Cards (6)

  • INDIA : ECONOMY
    • As part of the East India Company, Scots were involved in exporting jute, sugar and cotton. Many Scots made their fortune but much of the profit was sent home rather than being put back into the Indian economy.
    • Scots were notable in the development of tea plantations. Thomas Lipton was a Glasgow merchant whose tea company dominated the market.
  • INDIA : CULTURE
    • Governor General James Ramsey banned Suttee, the Hindu practice where a widow would throw herself on the funeral pyre of her dead husband. He also banned Thuggee which is when an organised group of killers attacks travellers. He punished those involved and helped to make India safer. Many Indians resented his involvement in banning such traditions.
  • INDIA : CULTURE
    • Many Indian educational institutions such as elite schools owed much to Scottish emigrants and Scottish missionaries played an important role in the development of education in India. For example, Reverend Alexander Duff from Perthshire was linked to the founding of the University of Calcutta in 1857 as well as the establishment of the first medical school in the country.

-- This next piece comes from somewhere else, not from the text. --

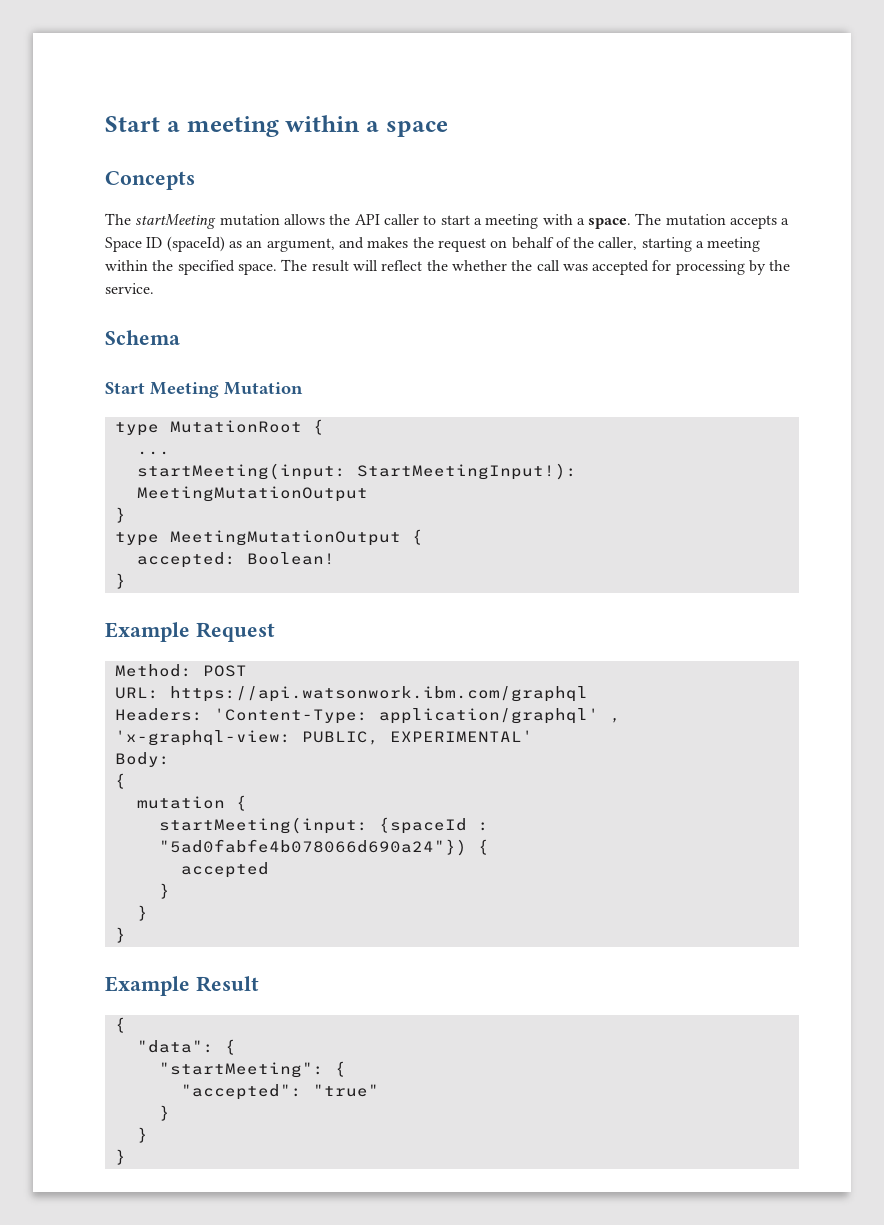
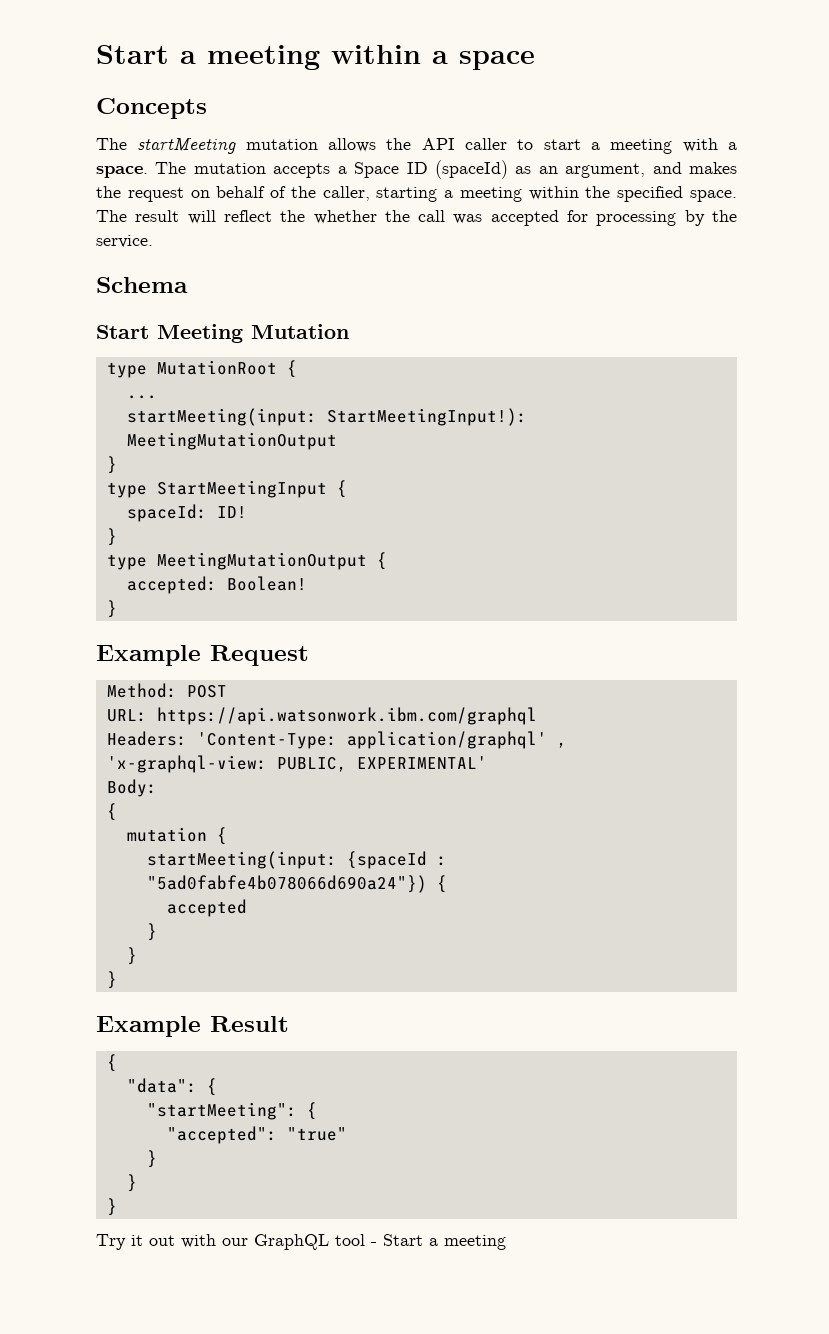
(126, 515) none -> [106,480,347,498] [126,504,247,522] [106,528,117,546] // type StartMeetingInput { // spaceId: ID! // }
(126, 1157) none -> [96,1234,506,1250] // Try it out with our GraphQL tool - Start a meeting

  • INDIA : NATIVE SOCIETIES
    • James Dalhousie used his time as Governor General of India (1848-56) to ban practices of suttee (human sacrifice) and thugee (ritual murder). He also pushed for changes in Indian attitudes to female education.
  • INDIA : NATIVE SOCIETIES
    • In 1857, Indian troops serving in the East India Company rebelled against their British officers. Scottish soldiers played an important role in crushing the Indian Mutiny. Highland regiments killed thousands of Indians to help maintain British control of the Empire.
  • INDIA : ECONOMY
    • James Ramsey, Marquis of Dalhousie was Governor-General of India between 1846 and 1856. He made a significant cultural, economic and educational impact in India by creating a massive railway network, building schools and developing irrigation projects to help with water supplies.
    • India became a massive market for the British economy, but more importantly for the metal industries of Scotland. Practically all the railway engines in India were built in Springburn in Glasgow.